### What to work on
Your answer is to be every line of the material that includes the string "between".
───── Supplied records ─────
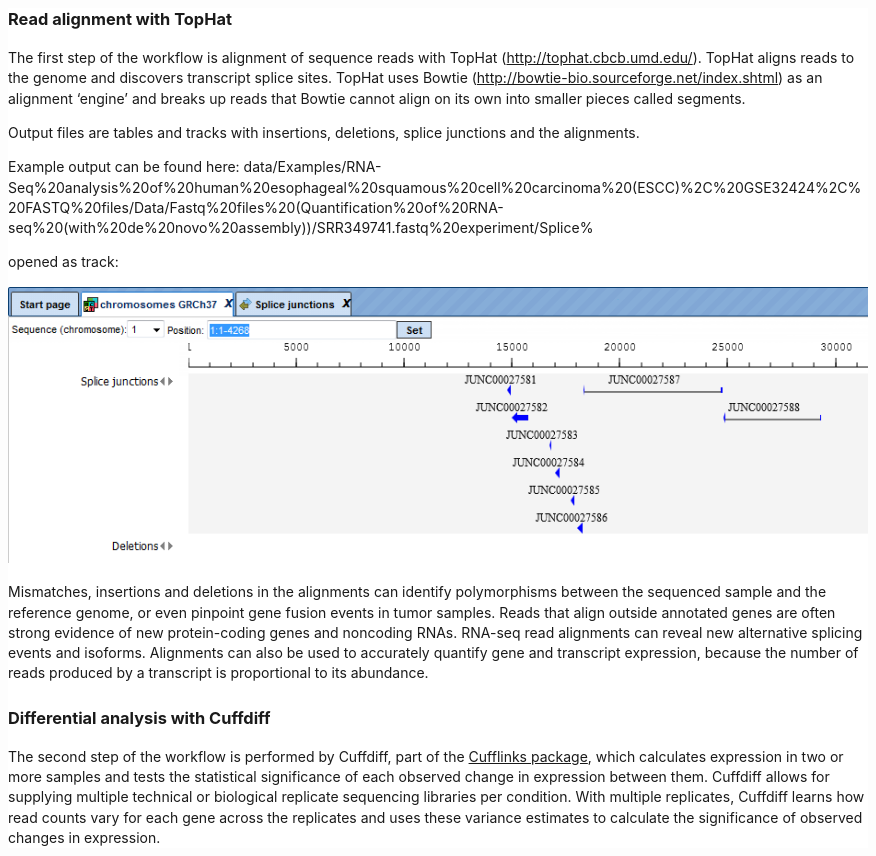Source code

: ### Read alignment with TopHat

The first step of the workflow is alignment of sequence reads with TopHat
(<http://tophat.cbcb.umd.edu/>). TopHat aligns reads to the genome and discovers
transcript splice sites. TopHat uses Bowtie
(http://bowtie-bio.sourceforge.net/index.shtml) as an alignment ‘engine’ and
breaks up reads that Bowtie cannot align on its own into smaller pieces called
segments.

Output files are tables and tracks with insertions, deletions, splice junctions
and the alignments.

Example output can be found here: data/Examples/RNA-Seq%20analysis%20of%20human%20esophageal%20squamous%20cell%20carcinoma%20(ESCC)%2C%20GSE32424%2C%20FASTQ%20files/Data/Fastq%20files%20(Quantification%20of%20RNA-seq%20(with%20de%20novo%20assembly))/SRR349741.fastq%20experiment/Splice%

opened as track:

![](media/659441a0144931c6353a02c5693f54af.png)

Mismatches, insertions and deletions in the alignments can identify
polymorphisms between the sequenced sample and the reference genome, or even
pinpoint gene fusion events in tumor samples. Reads that align outside annotated
genes are often strong evidence of new protein-coding genes and noncoding RNAs.
RNA-seq read alignments can reveal new alternative splicing events and isoforms.
Alignments can also be used to accurately quantify gene and transcript
expression, because the number of reads produced by a transcript is proportional
to its abundance.

### Differential analysis with Cuffdiff

The second step of the workflow is performed by Cuffdiff, part of the [Cufflinks
package](http://cole-trapnell-lab.github.io/cufflinks/), which calculates
expression in two or more samples and tests the statistical significance of each
observed change in expression between them. Cuffdiff allows for supplying
multiple technical or biological replicate sequencing libraries per condition.
With multiple replicates, Cuffdiff learns how read counts vary for each gene
across the replicates and uses these variance estimates to calculate the
significance of observed changes in expression.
─────
### Answer for the task
polymorphisms between the sequenced sample and the reference genome, or even
observed change in expression between them. Cuffdiff allows for supplying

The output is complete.